> _Интервью_
━━━━━━━━━━

Елена Анатольевна, кого вы ждете? Профессионалов, любителей, знатоков, увлекающихся?

Нам кажется, что аналитическая психология слишком хороша, чтобы доставаться только психологам. Поэтому в программу мы как раз и закладывали ориентацию на универсальность. Чтобы прийти к нам, участникам будет достаточно просто личного опыта. Опыт контакта с собой, опыт построения отношений абсолютно не зависят от специальности!

Я считаю, что люди, приходящие из разных областей практики, наоборот, могут много дать психологам. У психологов больше защитных механизмов, они оттачивают свое сознание, силу эго на протяжении обучения, но для такого рода программ это не самое лучшее качество, оно как раз препятствует обмену. Поэтому мы рассчитываем на широкий круг людей, которые достаточно эрудированны, имеют представление об аналитической психологии, пусть даже и небольшое, но хотят об этом лучше узнать. Примерить к себе, почувствовать, насколько им это интересно, хотят ли они этим заниматься дальше. Это тоже интеллектуальная игра, в которую можно поиграть с интересным собеседником с интересной точкой зрения, меняющей восприятие мира.

Это программа-ориентировка. Соответственно, темы, которые мы выбирали, в первую очередь связаны с контактом с бессознательным. Мы выбирали разные формы его проявления, те перекрестки, на которых мы встречаемся с большим бессознательным: сновидение, симптомы, кризисы. Программа будет насыщена символическим материалом типа карт таро, сказок или фильмов.

Потребность человека во внимании к себе, необходимость быть самим собой, выносить свои разные состояния, получать удовольствие от одиночества, от того, что можно быть одному, не теряя при этом контакта с собой, существуют всегда, в любое время, даже в такое сложное для многих людей, как сейчас.

А что нового в этой программе? Чем она отличается от прежних обращений к Юнгу?

━━━━━━━━━━

> _Записи_

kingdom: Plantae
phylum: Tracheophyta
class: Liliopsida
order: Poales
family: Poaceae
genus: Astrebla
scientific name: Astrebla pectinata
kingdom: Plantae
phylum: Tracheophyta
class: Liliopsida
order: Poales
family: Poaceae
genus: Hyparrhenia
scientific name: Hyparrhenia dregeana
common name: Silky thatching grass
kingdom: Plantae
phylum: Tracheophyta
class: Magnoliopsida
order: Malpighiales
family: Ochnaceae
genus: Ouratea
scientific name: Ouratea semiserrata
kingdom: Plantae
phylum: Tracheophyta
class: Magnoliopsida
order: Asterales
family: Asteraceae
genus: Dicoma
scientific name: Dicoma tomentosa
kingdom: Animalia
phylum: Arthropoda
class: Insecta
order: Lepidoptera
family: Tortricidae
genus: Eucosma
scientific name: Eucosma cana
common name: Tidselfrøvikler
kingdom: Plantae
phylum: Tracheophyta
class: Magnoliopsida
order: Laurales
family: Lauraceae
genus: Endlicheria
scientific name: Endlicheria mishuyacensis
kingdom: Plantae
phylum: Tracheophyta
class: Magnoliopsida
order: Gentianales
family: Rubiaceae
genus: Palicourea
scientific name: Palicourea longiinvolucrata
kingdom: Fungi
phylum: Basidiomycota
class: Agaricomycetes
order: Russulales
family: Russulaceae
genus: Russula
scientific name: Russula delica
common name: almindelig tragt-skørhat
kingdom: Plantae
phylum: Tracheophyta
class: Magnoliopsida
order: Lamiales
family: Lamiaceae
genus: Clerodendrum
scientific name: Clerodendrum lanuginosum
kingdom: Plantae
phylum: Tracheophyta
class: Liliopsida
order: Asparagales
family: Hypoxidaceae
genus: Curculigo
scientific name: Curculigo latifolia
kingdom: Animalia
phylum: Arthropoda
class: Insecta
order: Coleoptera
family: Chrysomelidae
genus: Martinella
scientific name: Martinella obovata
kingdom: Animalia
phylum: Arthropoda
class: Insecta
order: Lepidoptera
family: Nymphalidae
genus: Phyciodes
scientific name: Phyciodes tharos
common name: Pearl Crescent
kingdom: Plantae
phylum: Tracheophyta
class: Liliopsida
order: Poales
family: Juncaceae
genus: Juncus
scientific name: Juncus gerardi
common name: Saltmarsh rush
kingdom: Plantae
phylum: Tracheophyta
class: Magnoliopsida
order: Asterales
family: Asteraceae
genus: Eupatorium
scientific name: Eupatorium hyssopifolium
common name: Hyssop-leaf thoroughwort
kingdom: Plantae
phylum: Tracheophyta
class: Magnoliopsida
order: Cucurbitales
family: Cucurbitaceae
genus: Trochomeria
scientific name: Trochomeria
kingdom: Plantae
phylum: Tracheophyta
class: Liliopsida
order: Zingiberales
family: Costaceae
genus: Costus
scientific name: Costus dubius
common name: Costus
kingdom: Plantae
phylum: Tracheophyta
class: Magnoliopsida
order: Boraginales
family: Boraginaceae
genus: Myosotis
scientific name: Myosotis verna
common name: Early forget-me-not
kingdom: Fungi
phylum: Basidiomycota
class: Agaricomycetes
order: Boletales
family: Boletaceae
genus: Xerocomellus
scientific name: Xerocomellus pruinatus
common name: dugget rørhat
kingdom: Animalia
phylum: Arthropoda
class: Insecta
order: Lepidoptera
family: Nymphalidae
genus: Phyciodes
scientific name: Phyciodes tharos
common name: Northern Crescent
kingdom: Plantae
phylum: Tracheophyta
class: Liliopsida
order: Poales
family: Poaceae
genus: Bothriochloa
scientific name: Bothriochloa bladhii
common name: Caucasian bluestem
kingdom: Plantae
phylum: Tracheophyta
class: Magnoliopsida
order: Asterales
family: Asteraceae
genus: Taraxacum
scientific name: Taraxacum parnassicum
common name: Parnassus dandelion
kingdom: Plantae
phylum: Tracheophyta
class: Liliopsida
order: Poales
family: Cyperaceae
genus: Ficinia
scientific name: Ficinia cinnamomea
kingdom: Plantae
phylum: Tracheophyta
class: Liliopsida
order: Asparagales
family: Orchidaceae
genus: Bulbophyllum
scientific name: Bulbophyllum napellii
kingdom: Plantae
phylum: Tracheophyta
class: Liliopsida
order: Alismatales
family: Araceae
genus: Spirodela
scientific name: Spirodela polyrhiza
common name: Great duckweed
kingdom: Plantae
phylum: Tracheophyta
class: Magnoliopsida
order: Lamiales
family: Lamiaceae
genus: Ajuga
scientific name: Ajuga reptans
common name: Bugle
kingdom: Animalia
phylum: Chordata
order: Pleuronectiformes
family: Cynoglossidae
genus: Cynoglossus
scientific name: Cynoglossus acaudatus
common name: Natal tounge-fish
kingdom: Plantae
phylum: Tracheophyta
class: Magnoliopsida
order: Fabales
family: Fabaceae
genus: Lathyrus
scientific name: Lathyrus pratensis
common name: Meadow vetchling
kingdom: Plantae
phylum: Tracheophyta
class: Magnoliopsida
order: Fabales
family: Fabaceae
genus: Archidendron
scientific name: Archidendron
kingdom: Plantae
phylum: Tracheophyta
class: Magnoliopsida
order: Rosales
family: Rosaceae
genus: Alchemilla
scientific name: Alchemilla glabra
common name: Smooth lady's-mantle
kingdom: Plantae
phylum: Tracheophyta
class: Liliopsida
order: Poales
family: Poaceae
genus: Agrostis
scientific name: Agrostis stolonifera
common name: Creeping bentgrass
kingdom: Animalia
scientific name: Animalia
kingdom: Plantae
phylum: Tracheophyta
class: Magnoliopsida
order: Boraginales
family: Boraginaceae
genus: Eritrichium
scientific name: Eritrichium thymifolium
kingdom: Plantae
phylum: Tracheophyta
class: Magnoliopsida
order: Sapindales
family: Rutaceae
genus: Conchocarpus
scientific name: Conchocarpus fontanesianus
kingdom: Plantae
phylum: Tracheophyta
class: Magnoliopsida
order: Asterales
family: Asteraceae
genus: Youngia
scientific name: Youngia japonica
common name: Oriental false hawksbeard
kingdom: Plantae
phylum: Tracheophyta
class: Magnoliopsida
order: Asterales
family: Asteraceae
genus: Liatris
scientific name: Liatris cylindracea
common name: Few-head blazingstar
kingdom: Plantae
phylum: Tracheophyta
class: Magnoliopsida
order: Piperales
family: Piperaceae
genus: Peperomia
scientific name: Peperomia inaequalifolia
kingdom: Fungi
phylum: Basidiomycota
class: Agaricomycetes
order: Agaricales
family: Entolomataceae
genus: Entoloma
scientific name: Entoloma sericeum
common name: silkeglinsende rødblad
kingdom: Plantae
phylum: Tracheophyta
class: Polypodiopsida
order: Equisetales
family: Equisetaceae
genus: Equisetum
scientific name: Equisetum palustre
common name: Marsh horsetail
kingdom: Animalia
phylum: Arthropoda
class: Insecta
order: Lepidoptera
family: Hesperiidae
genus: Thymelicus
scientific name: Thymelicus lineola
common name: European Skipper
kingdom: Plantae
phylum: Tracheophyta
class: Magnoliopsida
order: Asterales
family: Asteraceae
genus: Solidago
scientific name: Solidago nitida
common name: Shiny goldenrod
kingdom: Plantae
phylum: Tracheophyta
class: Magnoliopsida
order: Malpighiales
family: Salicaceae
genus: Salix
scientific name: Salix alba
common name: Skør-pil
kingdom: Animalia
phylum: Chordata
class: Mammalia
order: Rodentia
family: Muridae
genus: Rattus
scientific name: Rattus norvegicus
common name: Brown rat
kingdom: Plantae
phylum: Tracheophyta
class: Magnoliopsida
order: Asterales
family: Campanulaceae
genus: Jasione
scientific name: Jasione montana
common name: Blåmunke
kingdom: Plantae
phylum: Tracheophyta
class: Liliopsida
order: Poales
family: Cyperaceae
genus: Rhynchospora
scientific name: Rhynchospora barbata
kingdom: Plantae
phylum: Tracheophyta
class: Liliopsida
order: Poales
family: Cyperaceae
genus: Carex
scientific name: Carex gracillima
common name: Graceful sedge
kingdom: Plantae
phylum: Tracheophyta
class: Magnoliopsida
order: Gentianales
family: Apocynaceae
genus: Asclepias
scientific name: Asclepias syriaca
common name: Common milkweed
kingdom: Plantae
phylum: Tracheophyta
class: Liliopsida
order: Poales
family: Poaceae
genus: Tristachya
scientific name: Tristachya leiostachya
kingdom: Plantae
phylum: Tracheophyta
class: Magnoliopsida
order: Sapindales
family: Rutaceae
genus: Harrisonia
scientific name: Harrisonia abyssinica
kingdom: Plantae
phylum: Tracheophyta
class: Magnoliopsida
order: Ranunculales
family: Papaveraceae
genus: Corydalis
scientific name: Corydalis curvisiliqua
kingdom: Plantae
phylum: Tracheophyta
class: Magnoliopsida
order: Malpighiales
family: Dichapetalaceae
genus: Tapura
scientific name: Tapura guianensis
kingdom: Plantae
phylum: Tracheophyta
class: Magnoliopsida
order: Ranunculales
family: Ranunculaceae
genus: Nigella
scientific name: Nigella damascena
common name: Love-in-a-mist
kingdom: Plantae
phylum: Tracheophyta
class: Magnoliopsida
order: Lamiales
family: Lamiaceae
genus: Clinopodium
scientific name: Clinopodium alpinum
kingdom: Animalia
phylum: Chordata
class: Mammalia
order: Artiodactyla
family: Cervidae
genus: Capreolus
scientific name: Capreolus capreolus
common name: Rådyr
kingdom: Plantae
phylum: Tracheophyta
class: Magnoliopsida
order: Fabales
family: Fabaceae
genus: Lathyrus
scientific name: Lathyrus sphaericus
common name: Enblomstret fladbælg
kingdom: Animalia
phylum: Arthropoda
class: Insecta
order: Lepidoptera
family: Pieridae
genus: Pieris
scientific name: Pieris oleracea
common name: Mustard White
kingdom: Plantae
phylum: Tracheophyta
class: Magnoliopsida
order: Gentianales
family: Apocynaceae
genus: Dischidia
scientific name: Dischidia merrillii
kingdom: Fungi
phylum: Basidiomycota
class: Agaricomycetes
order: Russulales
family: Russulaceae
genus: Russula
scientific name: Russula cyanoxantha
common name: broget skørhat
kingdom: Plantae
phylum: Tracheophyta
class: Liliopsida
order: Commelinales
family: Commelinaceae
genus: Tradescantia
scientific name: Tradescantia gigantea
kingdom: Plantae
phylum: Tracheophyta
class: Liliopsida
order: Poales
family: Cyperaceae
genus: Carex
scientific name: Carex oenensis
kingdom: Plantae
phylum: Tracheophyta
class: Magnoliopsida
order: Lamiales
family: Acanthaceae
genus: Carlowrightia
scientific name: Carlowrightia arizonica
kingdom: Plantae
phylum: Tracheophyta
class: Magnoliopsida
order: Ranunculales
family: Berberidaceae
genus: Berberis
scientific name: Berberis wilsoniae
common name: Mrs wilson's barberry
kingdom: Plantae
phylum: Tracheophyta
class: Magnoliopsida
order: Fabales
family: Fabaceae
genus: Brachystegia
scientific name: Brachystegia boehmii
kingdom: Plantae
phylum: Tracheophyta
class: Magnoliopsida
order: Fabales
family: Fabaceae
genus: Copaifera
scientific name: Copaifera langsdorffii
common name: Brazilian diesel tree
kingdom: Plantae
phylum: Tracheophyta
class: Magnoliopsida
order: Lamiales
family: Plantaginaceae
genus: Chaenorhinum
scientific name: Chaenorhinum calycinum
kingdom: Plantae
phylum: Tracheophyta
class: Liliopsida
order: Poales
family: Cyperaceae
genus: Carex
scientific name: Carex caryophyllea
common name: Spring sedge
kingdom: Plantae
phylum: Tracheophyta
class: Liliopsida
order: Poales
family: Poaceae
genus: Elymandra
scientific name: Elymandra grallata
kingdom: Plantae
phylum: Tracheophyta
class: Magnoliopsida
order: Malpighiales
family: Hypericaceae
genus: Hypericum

━━━━━━━━━━

> _Что нужно сделать_
A) Перескажите в интервью об аналитической психологии абзац, начинающийся словами «Это программа-ориентировка», в виде короткого списка и сохраните его главные факты.
B) Продолжите интервью об аналитической психологии, начав сразу после его последней фразы.

> _Ответы_
A)
- Программа ориентировочная.
- Ее темы связаны прежде всего с контактом с бессознательным.
- Выбраны разные формы его проявления: сновидения, симптомы, кризисы.
- В программе будет много символического материала: карты таро, сказки, фильмы.

B)
Во-первых, она годичная, она сокращена по срокам. Мы это делаем, чтобы добавить универсальности. Ее фокус как раз на символическом материале, на связи с бессознательным через образы, это вполне умещается в первый год работы.

Потому что второй у нас всегда предполагался как более профессиональный для тех, кто хочет заниматься практикой, кто развивает клиентскую работу. Но мы подумали, что нужно отделить эти два слоя, рассматривать как две отдельные задачи и развести их совсем. В Москве довольно много мест, где профессиональные задачи хорошо решаются, особенно в МААП – Московской ассоциации аналитической психологии, где нет подготовительного, «разогревающего» этапа. Здесь мы считаем, сам по себе этот этап является ценным – для кого-то он может быть не разогревом, а событием, достоянием, подарком, результатом. Поэтому мы решили его сохранить, но обеспечить преемственность с программами других институтов. Дальнейшее обучение можно продолжить в МААПе. Преподаватели работающие в МААП, и в ИГиСП – из одного внутреннего пространства.

Вторая особенность. Мы хотим добавить разные средства, в том числе новые, для поддержания той атмосферы, которая обычно есть в программах ИГиСП, атмосферы доверия и поддержки, возможности предоставлять личный материал. Нам хочется, чтобы это было сделано в контексте тех или иных явлений культуры, поэтому мы добавляем в нашу программу много анализа сказок и фильмов. Если в прежней программе работа со сказкой была одним из методов юнгианской психотерапии, которая не несла самостоятельной, самоценной нагрузки, то сейчас мы хотим, чтобы групповые процессы могли проходить и через этого рода материал тоже.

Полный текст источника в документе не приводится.